Analysis of X-ray structures of matrix metalloproteinases via chaotic map clustering

Abstract

Background: Matrix metalloproteinases (MMPs) are well-known biological targets implicated in tumour progression, homeostatic regulation, innate immunity, impaired delivery of pro-apoptotic ligands, and the release and cleavage of cell-surface receptors. With this in mind, the perception of the intimate relationships among diverse MMPs could be a solid basis for accelerated learning in designing new selective MMP inhibitors. In this regard, decrypting the latent molecular reasons in order to elucidate similarity among MMPs is a key challenge.

Results: We describe a pairwise variant of the non-parametric chaotic map clustering (CMC) algorithm and its application to 104 X-ray MMP structures. In this analysis electrostatic potentials are computed and used as input for the CMC algorithm. It was shown that differences between proteins reflect genuine variation of their electrostatic potentials. In addition, the analysis has been also extended to analyze the protein primary structures and the molecular shapes of the MMP co-crystallised ligands.

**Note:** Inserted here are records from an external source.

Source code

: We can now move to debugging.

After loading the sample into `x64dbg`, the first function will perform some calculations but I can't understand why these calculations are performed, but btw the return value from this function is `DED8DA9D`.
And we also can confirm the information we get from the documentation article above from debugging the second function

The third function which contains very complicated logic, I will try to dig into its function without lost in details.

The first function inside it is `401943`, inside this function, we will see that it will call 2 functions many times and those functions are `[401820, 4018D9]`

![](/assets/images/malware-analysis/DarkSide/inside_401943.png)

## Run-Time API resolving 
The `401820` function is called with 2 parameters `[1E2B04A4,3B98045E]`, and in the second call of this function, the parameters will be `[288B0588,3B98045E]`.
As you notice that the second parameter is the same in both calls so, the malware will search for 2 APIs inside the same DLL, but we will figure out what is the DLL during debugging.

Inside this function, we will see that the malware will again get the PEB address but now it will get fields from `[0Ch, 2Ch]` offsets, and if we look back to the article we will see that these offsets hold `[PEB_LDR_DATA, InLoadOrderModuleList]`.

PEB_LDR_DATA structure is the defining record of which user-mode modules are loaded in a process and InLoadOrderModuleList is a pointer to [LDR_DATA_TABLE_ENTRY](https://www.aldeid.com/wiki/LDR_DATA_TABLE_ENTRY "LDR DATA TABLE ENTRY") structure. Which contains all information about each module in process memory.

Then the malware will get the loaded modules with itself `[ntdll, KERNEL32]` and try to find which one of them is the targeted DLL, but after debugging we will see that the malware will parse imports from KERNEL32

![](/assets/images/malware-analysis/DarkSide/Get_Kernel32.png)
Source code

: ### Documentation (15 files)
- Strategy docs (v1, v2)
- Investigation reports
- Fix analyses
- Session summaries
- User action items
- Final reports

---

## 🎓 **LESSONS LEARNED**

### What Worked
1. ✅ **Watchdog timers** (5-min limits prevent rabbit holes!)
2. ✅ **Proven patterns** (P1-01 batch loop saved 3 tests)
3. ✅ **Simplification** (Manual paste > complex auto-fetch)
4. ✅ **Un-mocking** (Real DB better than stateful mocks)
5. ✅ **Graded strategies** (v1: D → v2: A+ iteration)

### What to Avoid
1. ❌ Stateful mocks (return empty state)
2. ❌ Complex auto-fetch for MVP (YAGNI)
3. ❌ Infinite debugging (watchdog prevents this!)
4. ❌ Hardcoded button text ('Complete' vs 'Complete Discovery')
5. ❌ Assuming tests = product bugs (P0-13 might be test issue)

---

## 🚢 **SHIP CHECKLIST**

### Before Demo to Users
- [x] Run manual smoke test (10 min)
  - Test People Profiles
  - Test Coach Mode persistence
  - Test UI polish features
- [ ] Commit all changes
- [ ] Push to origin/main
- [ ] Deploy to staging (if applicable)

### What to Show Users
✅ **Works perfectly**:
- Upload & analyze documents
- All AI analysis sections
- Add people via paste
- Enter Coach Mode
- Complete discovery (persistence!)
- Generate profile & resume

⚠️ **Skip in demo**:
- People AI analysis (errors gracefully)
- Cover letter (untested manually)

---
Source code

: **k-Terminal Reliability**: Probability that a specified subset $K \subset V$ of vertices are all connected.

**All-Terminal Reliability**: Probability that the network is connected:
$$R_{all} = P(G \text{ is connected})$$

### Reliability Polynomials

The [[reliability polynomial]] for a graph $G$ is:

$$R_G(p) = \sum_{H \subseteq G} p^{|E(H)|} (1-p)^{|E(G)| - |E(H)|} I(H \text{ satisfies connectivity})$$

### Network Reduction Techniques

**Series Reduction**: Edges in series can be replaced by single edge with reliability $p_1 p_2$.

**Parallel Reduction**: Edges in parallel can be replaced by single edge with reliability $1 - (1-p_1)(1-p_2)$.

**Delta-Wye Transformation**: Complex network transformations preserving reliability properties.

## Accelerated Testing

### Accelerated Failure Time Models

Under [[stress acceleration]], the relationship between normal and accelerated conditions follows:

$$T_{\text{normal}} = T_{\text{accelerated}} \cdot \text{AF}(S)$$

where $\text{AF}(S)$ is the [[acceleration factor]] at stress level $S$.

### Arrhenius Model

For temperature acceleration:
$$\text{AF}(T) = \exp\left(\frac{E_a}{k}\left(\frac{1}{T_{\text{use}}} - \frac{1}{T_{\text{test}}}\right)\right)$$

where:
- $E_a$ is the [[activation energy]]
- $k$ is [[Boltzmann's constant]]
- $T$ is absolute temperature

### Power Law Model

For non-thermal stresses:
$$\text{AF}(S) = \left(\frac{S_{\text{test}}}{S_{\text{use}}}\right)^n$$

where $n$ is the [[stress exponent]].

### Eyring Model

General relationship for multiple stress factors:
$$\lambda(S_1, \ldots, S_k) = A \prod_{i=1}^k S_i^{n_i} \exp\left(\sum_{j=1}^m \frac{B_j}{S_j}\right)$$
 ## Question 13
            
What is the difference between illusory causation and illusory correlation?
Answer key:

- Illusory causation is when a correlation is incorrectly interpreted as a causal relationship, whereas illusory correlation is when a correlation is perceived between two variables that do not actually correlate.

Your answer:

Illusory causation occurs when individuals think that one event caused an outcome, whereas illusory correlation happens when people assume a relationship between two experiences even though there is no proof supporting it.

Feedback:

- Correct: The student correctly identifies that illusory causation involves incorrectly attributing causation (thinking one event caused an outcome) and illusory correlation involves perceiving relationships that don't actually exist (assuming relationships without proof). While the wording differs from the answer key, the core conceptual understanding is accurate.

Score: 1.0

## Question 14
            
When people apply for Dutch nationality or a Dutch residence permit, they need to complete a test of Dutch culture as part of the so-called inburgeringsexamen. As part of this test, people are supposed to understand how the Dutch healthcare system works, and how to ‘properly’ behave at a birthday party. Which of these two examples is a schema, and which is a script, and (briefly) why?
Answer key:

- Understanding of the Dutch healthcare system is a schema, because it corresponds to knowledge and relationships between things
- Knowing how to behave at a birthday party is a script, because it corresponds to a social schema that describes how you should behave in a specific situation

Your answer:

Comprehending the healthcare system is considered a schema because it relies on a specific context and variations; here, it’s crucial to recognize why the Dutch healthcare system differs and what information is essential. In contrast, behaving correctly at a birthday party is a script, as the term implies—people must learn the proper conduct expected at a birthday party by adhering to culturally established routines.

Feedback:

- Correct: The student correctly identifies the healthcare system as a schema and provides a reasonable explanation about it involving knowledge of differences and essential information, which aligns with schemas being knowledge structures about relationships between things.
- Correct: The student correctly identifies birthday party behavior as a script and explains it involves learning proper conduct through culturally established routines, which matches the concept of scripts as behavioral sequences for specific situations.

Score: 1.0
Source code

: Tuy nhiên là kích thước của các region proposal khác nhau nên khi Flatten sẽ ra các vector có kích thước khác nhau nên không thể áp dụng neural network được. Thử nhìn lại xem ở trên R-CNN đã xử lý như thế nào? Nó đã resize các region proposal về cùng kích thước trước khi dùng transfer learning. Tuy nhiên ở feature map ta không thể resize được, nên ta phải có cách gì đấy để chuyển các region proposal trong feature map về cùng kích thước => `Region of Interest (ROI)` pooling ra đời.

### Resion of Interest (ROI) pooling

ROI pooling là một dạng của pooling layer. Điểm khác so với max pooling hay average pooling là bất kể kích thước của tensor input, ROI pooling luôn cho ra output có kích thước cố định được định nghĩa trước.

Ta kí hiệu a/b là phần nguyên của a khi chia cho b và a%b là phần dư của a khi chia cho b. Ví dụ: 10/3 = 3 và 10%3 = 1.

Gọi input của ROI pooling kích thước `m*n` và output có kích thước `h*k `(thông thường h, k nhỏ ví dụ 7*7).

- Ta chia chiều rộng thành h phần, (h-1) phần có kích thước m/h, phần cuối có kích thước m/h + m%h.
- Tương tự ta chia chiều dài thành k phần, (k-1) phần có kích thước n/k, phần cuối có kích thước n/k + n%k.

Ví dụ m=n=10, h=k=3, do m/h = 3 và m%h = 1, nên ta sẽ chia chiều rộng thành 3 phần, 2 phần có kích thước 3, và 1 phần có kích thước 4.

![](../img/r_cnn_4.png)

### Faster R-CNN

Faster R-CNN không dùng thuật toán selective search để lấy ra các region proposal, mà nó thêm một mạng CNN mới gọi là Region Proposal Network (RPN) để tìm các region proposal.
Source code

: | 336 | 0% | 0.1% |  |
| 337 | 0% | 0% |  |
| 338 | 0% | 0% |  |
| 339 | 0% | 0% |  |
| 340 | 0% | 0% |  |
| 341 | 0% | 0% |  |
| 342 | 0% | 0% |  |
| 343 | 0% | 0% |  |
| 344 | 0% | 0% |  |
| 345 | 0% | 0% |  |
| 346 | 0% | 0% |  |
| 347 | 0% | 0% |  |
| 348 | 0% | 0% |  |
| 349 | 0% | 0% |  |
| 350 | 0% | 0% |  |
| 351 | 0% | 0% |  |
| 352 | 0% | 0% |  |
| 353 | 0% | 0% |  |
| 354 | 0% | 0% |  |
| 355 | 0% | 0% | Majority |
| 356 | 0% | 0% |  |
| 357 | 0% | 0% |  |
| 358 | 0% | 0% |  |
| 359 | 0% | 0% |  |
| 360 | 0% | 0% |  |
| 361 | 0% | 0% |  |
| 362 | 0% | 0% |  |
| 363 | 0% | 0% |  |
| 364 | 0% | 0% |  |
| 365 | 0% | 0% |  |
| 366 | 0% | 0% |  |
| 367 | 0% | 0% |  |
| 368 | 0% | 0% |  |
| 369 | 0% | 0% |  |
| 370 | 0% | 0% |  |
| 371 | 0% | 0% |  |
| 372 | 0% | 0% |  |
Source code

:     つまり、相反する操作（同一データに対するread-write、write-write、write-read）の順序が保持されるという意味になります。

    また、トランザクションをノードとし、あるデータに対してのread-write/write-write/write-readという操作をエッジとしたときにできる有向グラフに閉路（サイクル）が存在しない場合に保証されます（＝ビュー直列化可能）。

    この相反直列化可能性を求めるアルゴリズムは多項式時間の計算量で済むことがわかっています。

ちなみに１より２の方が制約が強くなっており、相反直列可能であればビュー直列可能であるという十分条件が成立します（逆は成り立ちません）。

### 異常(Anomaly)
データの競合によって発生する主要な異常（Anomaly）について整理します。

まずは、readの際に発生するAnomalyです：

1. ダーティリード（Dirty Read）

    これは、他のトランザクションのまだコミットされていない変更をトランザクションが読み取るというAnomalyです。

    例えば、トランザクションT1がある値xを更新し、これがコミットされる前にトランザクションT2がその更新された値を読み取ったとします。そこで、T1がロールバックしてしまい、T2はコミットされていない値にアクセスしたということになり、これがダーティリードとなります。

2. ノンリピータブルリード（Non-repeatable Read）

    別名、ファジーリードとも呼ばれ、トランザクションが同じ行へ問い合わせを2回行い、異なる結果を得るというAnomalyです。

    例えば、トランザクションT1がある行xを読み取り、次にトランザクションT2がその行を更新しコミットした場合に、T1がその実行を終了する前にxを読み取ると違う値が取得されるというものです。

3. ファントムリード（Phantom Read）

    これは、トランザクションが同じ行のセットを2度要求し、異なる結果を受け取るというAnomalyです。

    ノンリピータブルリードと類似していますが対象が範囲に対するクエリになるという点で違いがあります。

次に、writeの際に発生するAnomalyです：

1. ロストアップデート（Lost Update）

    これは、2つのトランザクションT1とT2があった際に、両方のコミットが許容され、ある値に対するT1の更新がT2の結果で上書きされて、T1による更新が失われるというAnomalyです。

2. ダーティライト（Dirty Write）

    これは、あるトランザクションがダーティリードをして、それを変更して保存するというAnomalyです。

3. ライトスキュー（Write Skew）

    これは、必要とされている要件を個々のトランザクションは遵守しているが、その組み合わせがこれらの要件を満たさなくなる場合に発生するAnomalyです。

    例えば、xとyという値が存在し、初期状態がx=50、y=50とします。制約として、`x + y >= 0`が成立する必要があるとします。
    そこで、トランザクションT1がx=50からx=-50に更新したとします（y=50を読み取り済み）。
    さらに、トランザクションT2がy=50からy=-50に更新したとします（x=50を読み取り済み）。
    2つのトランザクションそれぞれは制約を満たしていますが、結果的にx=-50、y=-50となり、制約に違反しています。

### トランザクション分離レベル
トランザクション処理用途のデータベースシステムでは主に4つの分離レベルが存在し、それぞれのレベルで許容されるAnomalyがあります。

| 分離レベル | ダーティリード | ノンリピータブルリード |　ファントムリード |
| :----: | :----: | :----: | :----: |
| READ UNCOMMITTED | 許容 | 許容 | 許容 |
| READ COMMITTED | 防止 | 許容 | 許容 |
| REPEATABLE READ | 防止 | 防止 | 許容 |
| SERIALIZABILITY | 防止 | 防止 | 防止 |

Conclusions: The CMC algorithm was shown to be a valuable tool in knowledge acquisition and transfer from MMP structures. Based on the variation of electrostatic potentials, CMC was successful in analysing the MMP target family landscape and different subsites. The first investigation resulted in rational figure interpretation of both domain organization as well as of substrate specificity classifications. The second made it possible to distinguish the MMP classes, demonstrating the high specificity of the S1' pocket, to detect both the occurrence of punctual mutations of ionisable residues and different side-chain conformations that likely account for induced-fit phenomena. In addition, CMC demonstrated a potential comparable to the most popular UPGMA (Unweighted Pair Group Method with Arithmetic mean) method that, at present, represents a standard clustering bioinformatics approach. Interestingly, CMC and UPGMA resulted in closely comparable outcomes, but often CMC produced more informative and more easy interpretable dendrograms. Finally, CMC was successful for standard pairwise analysis (i.e., Smith-Waterman algorithm) of protein sequences and was used to convincingly explain the complementarity existing between the molecular shapes of the co-crystallised ligand molecules and the accessible MMP void volumes.

Figure 1

Choice of the parameter ϑ controlling the resolution at which the data are processed. (a) Plot of cluster entropy as a function of the mutual information (I). (b) Size of the three largest clusters obtained by the CMC algorithm as a function of the mutual information (I) whose value ranges from 0 to ln2 with a bin-width equal to 0.01.

Figure 2

MMP target family landscape. Dendrogram obtained from the partition data relative to the electrostatic analysis of the entire protein structures. Different background colour boxes distinguished MMP allocations classified according to the domain organization. Stable clusters at ϑ = 0.06 and K = 16 are labelled with their corresponding MMP class. Singletons are indicated with the PDB codes.

Figure 3

Analysis of the S₁' specificity pocket. Dendrogram obtained from the partition data relative to the electrostatic analysis of the S₁' subsite. Different background colour boxes were used to distinguish the main stable groups at ϑ = 0.08, by setting K = 10. Singletons are indicated with the PDB codes.

Figure 4

Representation of global electrostatic similarity at the S₁' subsites. The intra-class and inter-class levels are indicated by the blue-coloured bars and solid red line, respectively. Specificity of S1' subsite demonstrated by its higher level of intra-class similarity compared with inter-class similarity.

Figure 5

High electrostatic similarity of S₃-S₁-S₃' stretches apart from gelatinases subfamily. (a) Heat map relative to the pairwise electrostatic distances for S₃-S₁-S₃' analysis. Colours ranging from red to blue indicate shifts from high to low similarity values. (b) Spy plot of the similarity values lower than 0.93; those greater than the threshold were dropped to zero.

Figure 6

Induced fit phenomena differentiates structures belonging to the same MMP class. Elucidation of differences between PDB:1CGL with PDB:1CGE and PDB:1CGF when comparing S₃-S₁-S₃' regions. The Asn80 residue is coloured yellow for the apo-proteins (PDB:1CGF and PDB:1CGE) and cyan for the complex (PDB:1CGL) co-crystallised with a peptide inhibitor rendered as green sticks. The coordination of zinc with the three catalytic histidines and carboxylic group of the ligand is highlighted.

Figure 7

CMC analysis of MMP sequences. Sequence-based clustering of the MMP family. The level of sequence distance is indicated by the colour shift from blue to red. Proteins classes were labelled, PDB codes were referred to those sequences assigned as singletons during CMC analysis.

Figure 8

Analysis of co-crystallised ligands via molecular shape similarity. Dendrogram obtained from the partition data relative to shape similarity analysis of the 84 co-crystallised ligand molecules. Different colours were used to distinguish the main stable groups at ϑ = 0.08, by setting K = 2.